Tears of joy as six-year-old boy meets bone marrow donor in Bengaluru
By Express News Service | Published: 19th May 2017 04:51 AM |
BENGALURU: Six-year-old Fateh Singh from Amritsar couldn’t contain his joy on meeting his newfound friend, 27-year-old Naval Chaudhary, a manager at a city bank, here on Thursday. Naval had donated his bone marrow to Fateh a year ago, becoming the first unrelated bone marrow donor in India.
Fateh was diagnosed with Thalassemia major when he was a little more than a year old. Dr Sunil Bhat, paediatric haemato-oncologist at Mazumdar Shaw Cancer Centre, Narayana Health, said, “Fateh’s body produced excess antibodies. Hence, the blood would self-destroy. He passed red urine. The blood from transfusions wouldn’t last too long.”
“Now that this young man has become the first unrelated bone marrow donor, we hope more people would come forward. Four other bone marrow harvests have been done by the same registry so far,” he said.
Only 27,000 potential blood stem cell donors are registered with DATRI registry in the state. Naval had registered himself with it in 2014 during a campaign that they undertook in the bank.
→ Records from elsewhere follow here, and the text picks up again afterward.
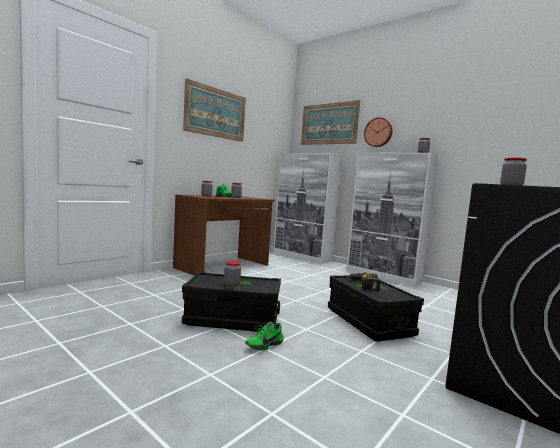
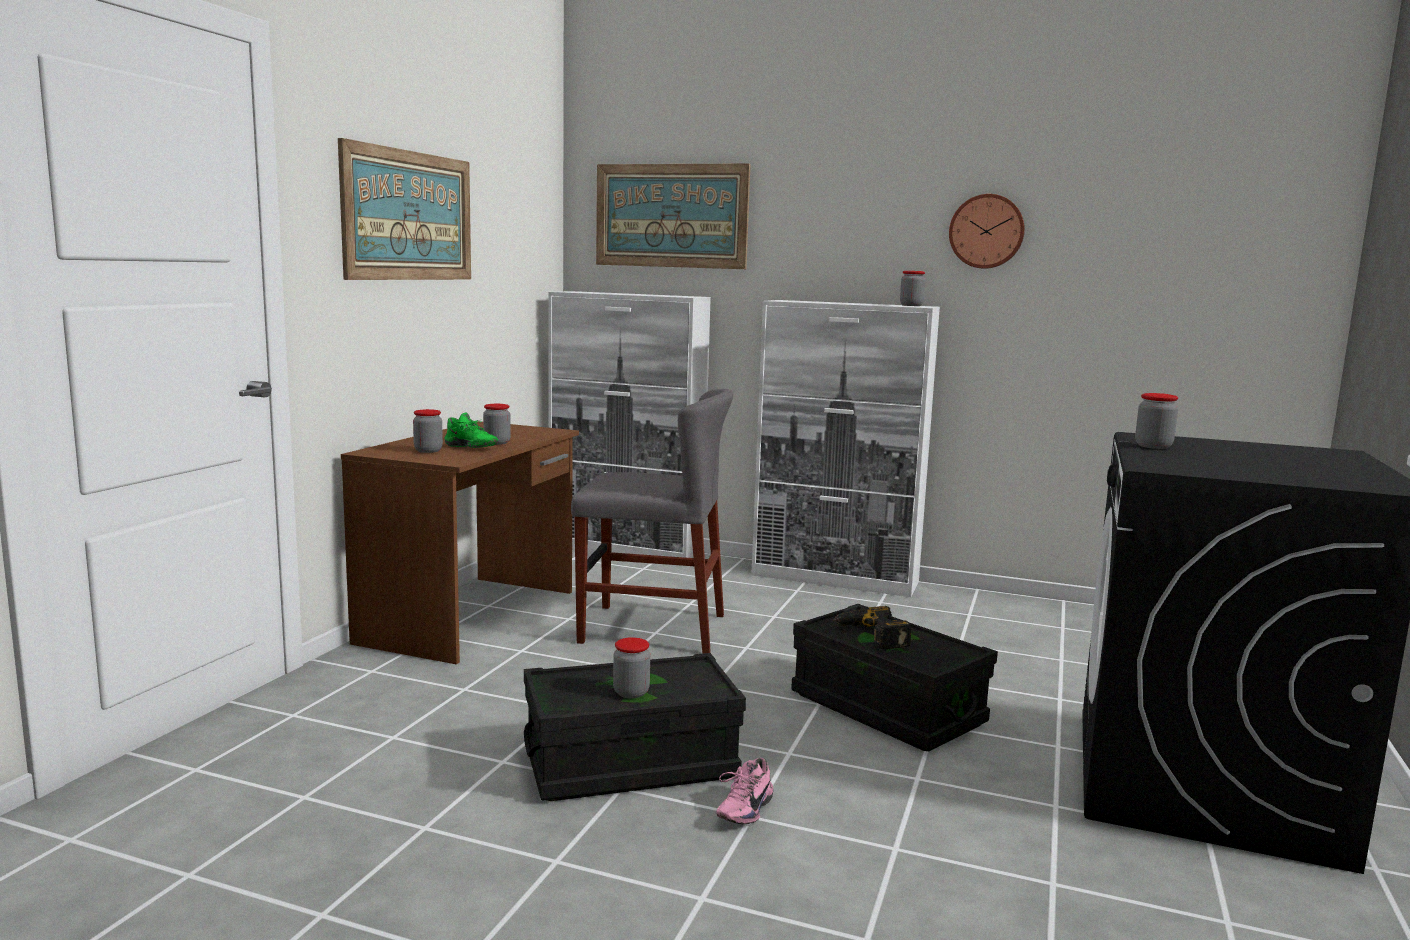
camera: 20 degrees left, 5 degrees up
green shoe [245,322,284,351] -> pink shoe [717,758,773,824]
wall clock [364,117,393,147] -> wall clock moved to [949,194,1025,269]
none -> grey chair [571,389,733,654]

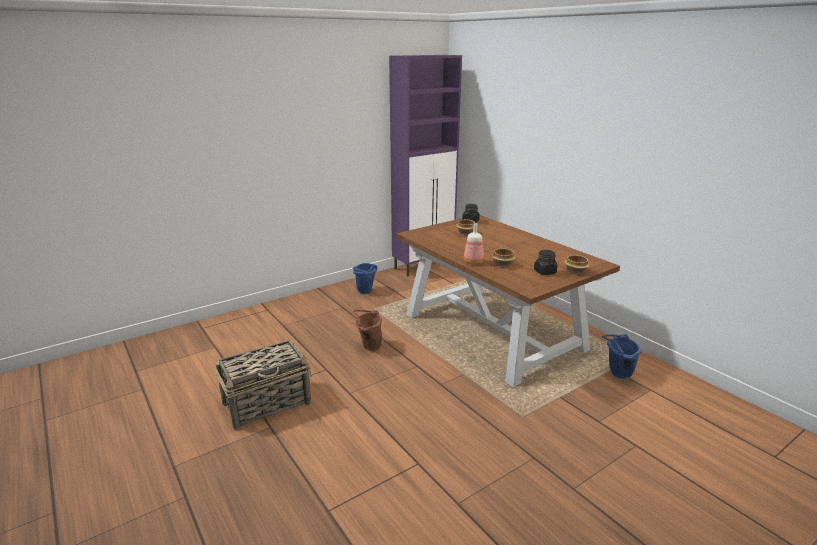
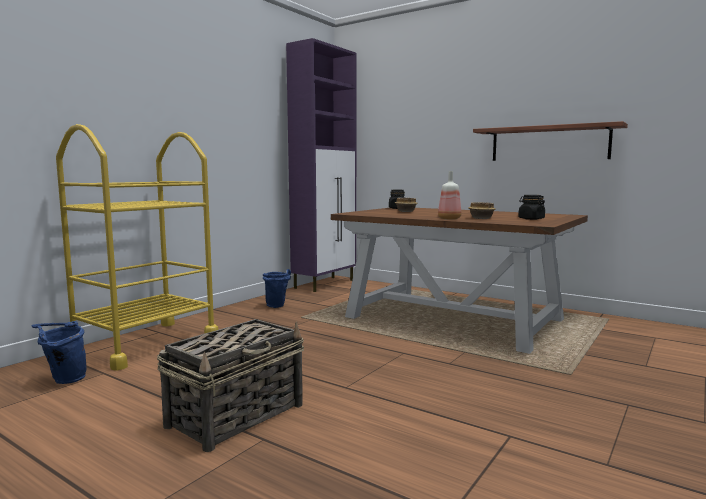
camera: 20 degrees left, 15 degrees down
brown bucket [353,310,382,351] -> none
bowl [564,255,590,274] -> none
blue bucket [602,334,642,379] -> blue bucket moved to [32,321,86,384]
none -> yellow cart [56,124,219,371]
none -> shelf [473,121,628,161]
A teary Harpreet Kaur (38), Fateh’s mother, told Express, “He needed blood transfusions 10 times a day. We never thought he would require bone marrow. His sister, I and my husband were tested and we were no match. Naval is a godsend.”
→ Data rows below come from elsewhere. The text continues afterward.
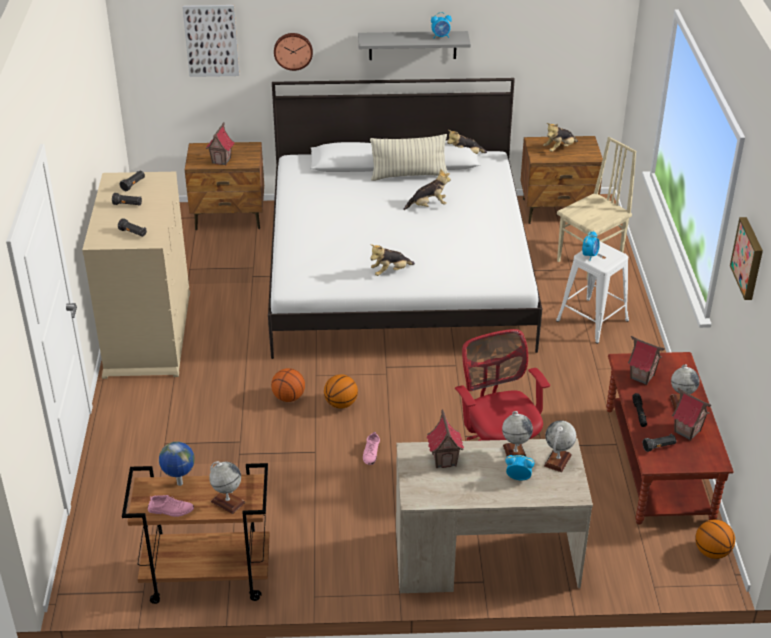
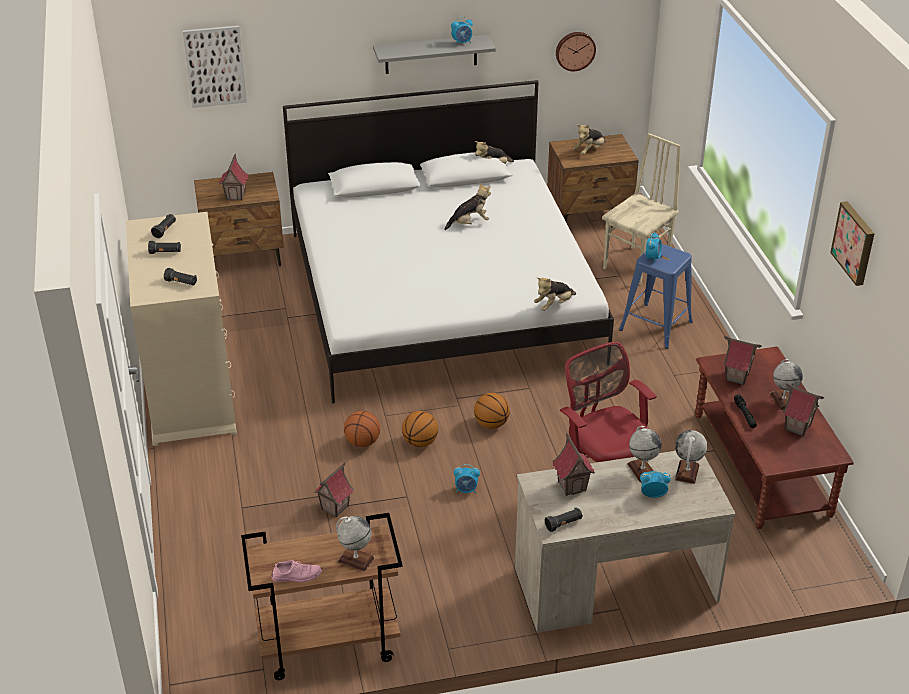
camera: 10 degrees left, 0 degrees up
globe [159,442,195,486] -> none
wall clock [274,33,313,71] -> wall clock moved to [556,32,596,71]
pink shoe [363,432,380,465] -> alarm clock [454,464,480,493]
pillow [370,134,448,181] -> none
plush toy [370,244,415,276] -> plush toy moved to [534,278,576,311]
white stool [556,241,629,344] -> blue stool [619,243,693,349]
black flashlight [643,434,676,452] -> black flashlight moved to [545,507,583,532]
basketball [695,520,735,559] -> basketball moved to [474,393,510,429]
none -> toy house [314,462,354,517]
Harvinder Singh, Fateh’s father, said, “His blood type was extremely hard to get. We would travel from Chandigarh to Amritsar at night, get the matching done and get the transfusion.”
A modest Naval said, “I researched on bone marrow harvest. I did have a month’s discomfort in my back after the harvest, but the satisfaction of giving life to a little boy is greater. Also, an unrelated donor is never a match, but I was a match for Fateh.”
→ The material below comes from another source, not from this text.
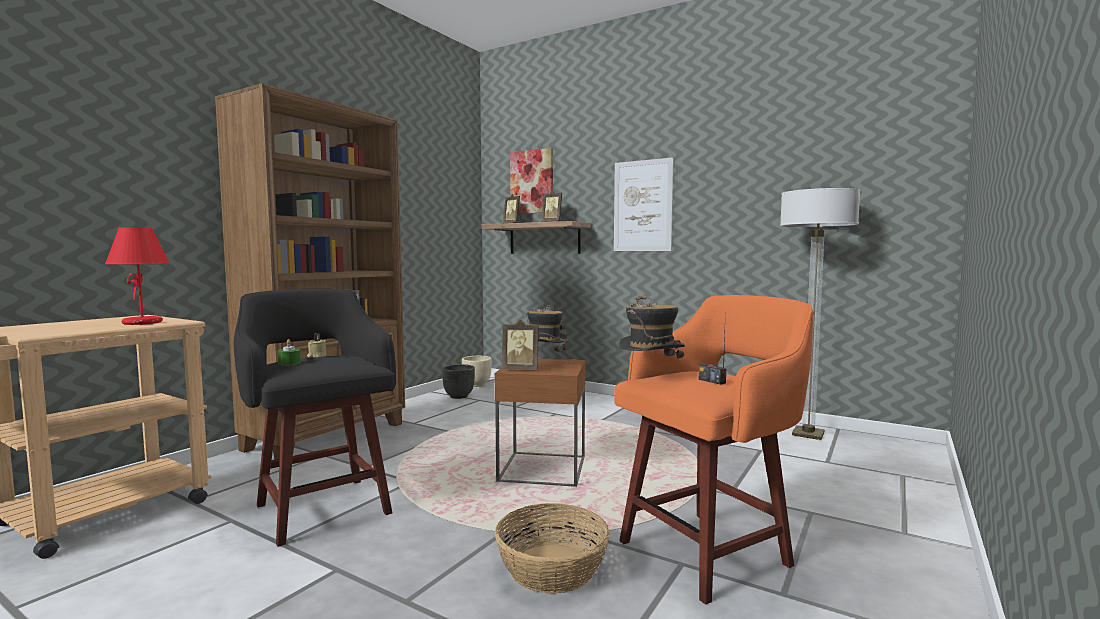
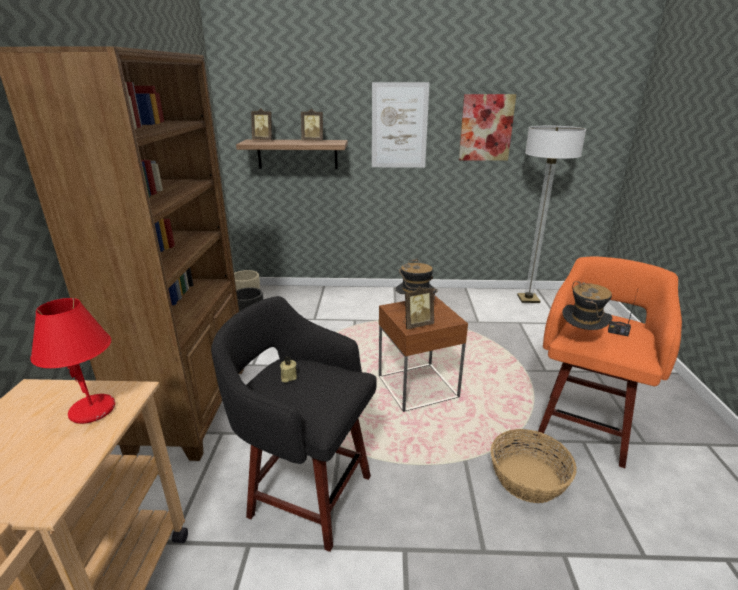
camera: 30 degrees left, 20 degrees up
green candle [278,339,301,365] -> none
picture [510,148,553,214] -> picture moved to [459,94,516,161]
Ten members of Fateh’s family had come down for the meeting between Fateh and Naval. They wanted to personally thank him. “Now we are a family. I’m happy to have helped. My family and colleagues have been very supportive,” he said.
As per the registry protocol, the identity of donors and recipients is kept anonymous for a year. Now three members of Fateh’s family have registered with DATRI and will become voluntary donors if a match is found.
For non-malignant conditions such as Thalassemia, a patient will respond to transplant when the donated cells are harvested from the donor’s marrow. The probability of finding a blood stem cell donor is between 1 in 10,000 and 1 in over a million. If a match is found, that donor is probably the only person who can save the patient, Bhat said.